I palestinesi in ogni luogo, in Palestina o nella diaspora, hanno commemorato il massacro di Deir Yassin, compiuto il 9 aprile 1948 dalle bande sioniste di Irgun e Stern, guidate da Begin, definito allora dai colonialisti inglesi terrorista, diventato poi primo ministro di Israele. È un massacro che i sionisti hanno sempre acclarato, si sono vantati di averlo compiuto e non lo hanno nascosto o smentito, come tanti altri massacri dei civili inermi, in quella che era stata la pulizia etnica all’origine della creazione dello Stato di Israele. I libri di storia palestinesi parlano di 245 civili sono stati assassinati in maggioranza donne, bambini e anziani. Il totale degli abitanti era 750 persone. Il 10 aprile 1948 non è rimasto nessun palestinese nel villaggio. Chi non è stato ucciso è stato costretto alla deportazione verso altri villaggi o Gerusalemme. Un gruppo di 70 donne e bambini è stato portato a piedi a Gerusalemme e consegnato all’esercito britannico.
Tra i nuovi storici israeliani si registrano ricerche che hanno riportato alla luce documenti secretati e memorie di miliziani che avevano partecipato a quel massacro.

──────

**Istruzioni di lavoro**:
a) Come si traduce in inglese la frase dell'estratto selezionato "Chi non è stato ucciso è stato costretto alla deportazione verso altri villaggi o Gerusalemme."?
b) Stampa dall'estratto selezionato la parte che comincia con "Tra i nuovi" e finisce con "a quel massacro.".

──────

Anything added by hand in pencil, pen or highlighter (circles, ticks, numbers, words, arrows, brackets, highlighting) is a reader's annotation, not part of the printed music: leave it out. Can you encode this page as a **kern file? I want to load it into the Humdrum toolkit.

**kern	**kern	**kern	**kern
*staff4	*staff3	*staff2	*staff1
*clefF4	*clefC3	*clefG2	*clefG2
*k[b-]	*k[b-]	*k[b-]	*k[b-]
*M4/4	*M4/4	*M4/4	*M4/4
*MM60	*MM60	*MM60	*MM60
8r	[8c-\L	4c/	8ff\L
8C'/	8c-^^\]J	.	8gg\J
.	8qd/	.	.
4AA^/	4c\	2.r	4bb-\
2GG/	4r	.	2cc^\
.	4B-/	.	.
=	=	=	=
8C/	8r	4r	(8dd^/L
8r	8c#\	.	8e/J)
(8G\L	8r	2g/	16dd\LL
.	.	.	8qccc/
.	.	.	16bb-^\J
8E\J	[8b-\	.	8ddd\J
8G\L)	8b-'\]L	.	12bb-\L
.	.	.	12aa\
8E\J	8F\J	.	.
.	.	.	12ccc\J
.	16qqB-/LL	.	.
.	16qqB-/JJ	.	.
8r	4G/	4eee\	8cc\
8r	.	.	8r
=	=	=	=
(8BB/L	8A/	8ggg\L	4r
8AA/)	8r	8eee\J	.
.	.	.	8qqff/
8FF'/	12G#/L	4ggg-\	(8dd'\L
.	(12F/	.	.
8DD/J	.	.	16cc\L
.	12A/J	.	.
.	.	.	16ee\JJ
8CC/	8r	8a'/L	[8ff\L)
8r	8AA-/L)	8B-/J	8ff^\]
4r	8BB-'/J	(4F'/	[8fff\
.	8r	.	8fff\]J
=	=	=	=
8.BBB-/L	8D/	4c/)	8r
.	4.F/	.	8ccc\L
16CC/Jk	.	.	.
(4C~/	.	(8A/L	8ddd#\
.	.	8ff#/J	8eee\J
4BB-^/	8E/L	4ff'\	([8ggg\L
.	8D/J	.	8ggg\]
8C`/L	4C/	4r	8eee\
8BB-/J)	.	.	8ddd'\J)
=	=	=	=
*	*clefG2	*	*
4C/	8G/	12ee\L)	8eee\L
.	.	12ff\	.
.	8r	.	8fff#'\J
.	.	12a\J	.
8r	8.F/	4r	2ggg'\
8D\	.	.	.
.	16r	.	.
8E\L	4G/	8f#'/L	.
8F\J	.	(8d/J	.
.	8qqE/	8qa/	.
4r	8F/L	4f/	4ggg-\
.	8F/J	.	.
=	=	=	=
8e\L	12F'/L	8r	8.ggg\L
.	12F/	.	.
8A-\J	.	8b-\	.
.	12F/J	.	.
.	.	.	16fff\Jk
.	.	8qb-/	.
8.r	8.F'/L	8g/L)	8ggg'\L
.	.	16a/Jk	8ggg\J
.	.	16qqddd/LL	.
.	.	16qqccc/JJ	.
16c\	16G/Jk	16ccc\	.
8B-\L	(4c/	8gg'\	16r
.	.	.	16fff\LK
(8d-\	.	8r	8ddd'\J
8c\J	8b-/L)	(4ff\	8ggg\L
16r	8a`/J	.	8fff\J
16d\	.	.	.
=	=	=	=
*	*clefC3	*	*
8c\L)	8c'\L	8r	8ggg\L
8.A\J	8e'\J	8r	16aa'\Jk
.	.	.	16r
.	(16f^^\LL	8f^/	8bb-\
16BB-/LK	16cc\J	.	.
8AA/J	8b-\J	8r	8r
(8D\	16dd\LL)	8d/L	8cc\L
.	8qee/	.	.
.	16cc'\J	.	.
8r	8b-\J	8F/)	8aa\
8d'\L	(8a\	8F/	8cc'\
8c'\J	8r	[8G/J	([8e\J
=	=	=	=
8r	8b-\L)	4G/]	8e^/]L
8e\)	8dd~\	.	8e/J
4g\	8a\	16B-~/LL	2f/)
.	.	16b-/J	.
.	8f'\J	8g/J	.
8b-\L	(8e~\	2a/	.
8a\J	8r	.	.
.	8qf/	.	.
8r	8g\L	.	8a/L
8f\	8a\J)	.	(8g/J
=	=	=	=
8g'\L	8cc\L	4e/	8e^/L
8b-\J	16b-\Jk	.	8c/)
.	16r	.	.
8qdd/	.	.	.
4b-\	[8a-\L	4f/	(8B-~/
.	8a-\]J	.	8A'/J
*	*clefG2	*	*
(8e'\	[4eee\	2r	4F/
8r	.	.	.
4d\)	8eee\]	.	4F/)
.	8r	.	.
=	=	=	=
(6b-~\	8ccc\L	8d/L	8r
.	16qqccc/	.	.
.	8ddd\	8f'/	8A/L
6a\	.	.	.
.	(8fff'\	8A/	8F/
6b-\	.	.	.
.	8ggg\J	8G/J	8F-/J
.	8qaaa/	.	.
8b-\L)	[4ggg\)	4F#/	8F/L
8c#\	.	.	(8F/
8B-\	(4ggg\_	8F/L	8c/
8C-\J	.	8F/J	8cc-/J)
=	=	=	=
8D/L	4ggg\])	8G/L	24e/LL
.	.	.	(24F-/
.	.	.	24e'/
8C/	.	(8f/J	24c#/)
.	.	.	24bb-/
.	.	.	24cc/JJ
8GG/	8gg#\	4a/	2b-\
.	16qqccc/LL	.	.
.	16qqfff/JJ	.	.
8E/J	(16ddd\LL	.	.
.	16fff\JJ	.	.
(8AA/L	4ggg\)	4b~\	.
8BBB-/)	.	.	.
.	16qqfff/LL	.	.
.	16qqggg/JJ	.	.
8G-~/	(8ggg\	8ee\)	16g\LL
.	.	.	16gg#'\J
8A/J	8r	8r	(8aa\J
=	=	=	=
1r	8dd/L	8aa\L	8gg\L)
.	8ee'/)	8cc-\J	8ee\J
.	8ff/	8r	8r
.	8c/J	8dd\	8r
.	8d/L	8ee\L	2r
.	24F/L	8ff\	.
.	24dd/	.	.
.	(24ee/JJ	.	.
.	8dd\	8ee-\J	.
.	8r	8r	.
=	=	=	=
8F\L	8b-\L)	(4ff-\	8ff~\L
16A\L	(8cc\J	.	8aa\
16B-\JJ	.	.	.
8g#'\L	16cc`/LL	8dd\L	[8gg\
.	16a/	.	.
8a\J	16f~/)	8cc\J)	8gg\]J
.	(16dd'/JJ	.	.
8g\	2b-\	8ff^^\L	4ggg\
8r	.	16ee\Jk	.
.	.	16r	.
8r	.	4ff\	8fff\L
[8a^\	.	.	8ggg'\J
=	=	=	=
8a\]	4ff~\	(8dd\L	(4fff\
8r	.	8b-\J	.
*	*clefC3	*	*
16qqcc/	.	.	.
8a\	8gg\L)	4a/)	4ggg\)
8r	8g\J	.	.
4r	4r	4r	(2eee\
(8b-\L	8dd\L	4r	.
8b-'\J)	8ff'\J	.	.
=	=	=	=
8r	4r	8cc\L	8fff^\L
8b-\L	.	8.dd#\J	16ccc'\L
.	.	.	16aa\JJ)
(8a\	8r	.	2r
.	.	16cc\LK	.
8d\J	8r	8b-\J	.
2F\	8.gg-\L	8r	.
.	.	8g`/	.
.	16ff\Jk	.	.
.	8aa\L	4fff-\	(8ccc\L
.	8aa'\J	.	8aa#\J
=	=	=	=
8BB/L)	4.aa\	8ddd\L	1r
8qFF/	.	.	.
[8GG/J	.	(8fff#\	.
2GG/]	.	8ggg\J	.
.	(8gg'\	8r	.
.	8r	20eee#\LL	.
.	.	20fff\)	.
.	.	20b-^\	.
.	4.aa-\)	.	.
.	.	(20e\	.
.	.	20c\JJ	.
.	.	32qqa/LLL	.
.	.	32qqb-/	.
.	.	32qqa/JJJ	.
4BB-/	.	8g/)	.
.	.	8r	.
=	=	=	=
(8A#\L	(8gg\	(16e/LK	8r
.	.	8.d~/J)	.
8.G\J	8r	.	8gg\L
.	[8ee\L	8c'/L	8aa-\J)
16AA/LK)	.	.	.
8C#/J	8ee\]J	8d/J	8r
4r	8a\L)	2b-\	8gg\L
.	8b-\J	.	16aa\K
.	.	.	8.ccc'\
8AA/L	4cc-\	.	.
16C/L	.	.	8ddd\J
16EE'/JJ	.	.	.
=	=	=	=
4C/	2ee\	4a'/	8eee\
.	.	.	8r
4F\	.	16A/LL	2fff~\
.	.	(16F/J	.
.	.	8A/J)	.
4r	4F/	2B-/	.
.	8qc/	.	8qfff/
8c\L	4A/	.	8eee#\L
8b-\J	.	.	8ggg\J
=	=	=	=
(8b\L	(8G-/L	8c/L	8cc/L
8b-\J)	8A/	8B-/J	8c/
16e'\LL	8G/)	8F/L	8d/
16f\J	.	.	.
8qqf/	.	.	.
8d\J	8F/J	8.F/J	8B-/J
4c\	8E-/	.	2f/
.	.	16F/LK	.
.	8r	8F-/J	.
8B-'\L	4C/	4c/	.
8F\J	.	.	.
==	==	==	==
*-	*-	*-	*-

──────

**Risposte alle consegne**:
a) Those who were not killed were forced into deportation to other villages or Jerusalem.

b)
Tra i nuovi storici israeliani si registrano ricerche che hanno riportato alla luce documenti secretati e memorie di miliziani che avevano partecipato a quel massacro.